My Portfolio

Welcome

Welcome to my portfolio! I am a David Mwale, a final-year MSc student in Data Science for Health and Social Care at the University of Edinburgh. I am using this platform to showcase my evolving journey in data science, in doing so intend to use data to to improve health and social care outcomes. Over the past 2 years, I have immersed my self in a continuous learning process, learning foundational concepts, unlearning, and re-learning through practical application. What I have learned, shaped by intensive course work, hands on projects, is much more than i will be able to showcase through this platform. I am experienced in Python, SQL, R programming, and health data analysis, with focus on reproducible research, and ethical data practices. Explore my work, and feel free to connect with me to discuss potential collaborations, role openings in data science, or insights.

My Projects

  • Data Wrangling in R : Cleaning and transforming datasets using tidyverse and other R packages like nanair, and janitor. A quick example is my work in the adjacent with the Iris dataset where i have cleaned the data, and handled missing values.

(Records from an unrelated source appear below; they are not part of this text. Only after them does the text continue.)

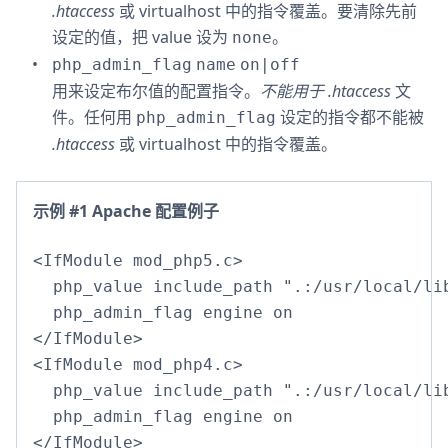
.htaccess
或 virtualhost 中的指令覆盖。要清除先前
设定的值，把 value 设为
。
none
php_admin_flag
name
on|off
用来设定布尔值的配置指令。
不能用于
.htaccess
文
件。任何用
设定的指令都不能被
php_admin_flag
.htaccess
或 virtualhost 中的指令覆盖。
示例 #1 Apache 配置例子
<IfModule mod_php5.c>

  php_value include_path ".:/usr/local/lib
  php_admin_flag engine on

</IfModule>

<IfModule mod_php4.c>

  php_value include_path ".:/usr/local/lib
  php_admin_flag engine on

</IfModule>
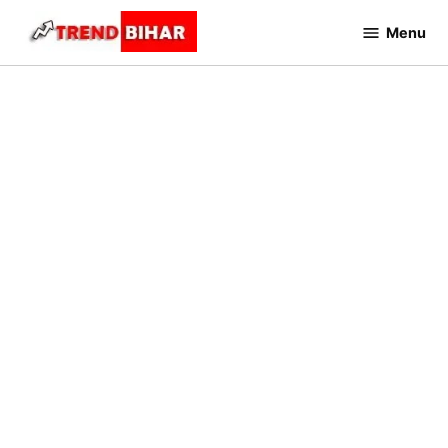
Skip
Menu
to
Trend
Bihar
content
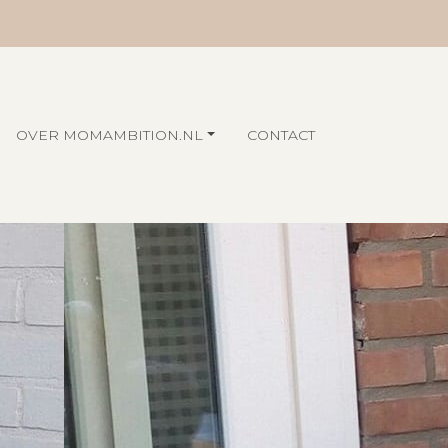
OVER MOMAMBITION.NL
CONTACT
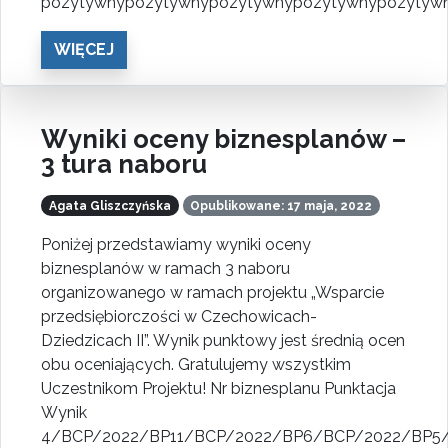
pozytywnypozytywnypozytywnypozytywnypozytyw
WIĘCEJ
Wyniki oceny biznesplanów –
3 tura naboru
Agata Gliszczyńska
Opublikowane: 17 maja, 2022
Poniżej przedstawiamy wyniki oceny
biznesplanów w ramach 3 naboru
organizowanego w ramach projektu „Wsparcie
przedsiębiorczości w Czechowicach-
Dziedzicach II”. Wynik punktowy jest średnią ocen
obu oceniających. Gratulujemy wszystkim
Uczestnikom Projektu! Nr biznesplanu Punktacja
Wynik
4/BCP/2022/BP11/BCP/2022/BP6/BCP/2022/BP5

  • Data Visualization : Creating insightful visualizations with ggplot2 and interactive dashboards. Through out my projects in this portfolio, I use ggplot2 to make visualizations.

  • Statistical Modelling for Epidemiology : Applying statistical models to analyze health data trends. In the stats modelling tab i apply one of the commonly used models - logistic regression to analyse health data, and using other packages like epitools and reportROC.

  • Machine Learning : Building predictive models using tidymodels. A highlight of this project is under the Machine Learning tab where i use both logistic regression and Random Forest models to predict diabetes.

Skills

Languages

  • R : Proficient in data manipulation, visualization and modelling with experience in reproducible workflows using RMarkdown, and Quarto.

  • SQL : Skilled in querying health databases, optimizing joins, sub-queries, common table expressions(CTEs) using SQLite, MySQL, and PostgreSQL.

  • Python: Experienced in pandas for data wrangling, matplotlib/seaborn for visualization.

  • Version Control: Git and Github for collaborative and reproducible research.

  • Microsoft Azure Databricks : Experienced in using MS Azure to create storage containers, resource groups, SQL database, workspace and building data pipelines.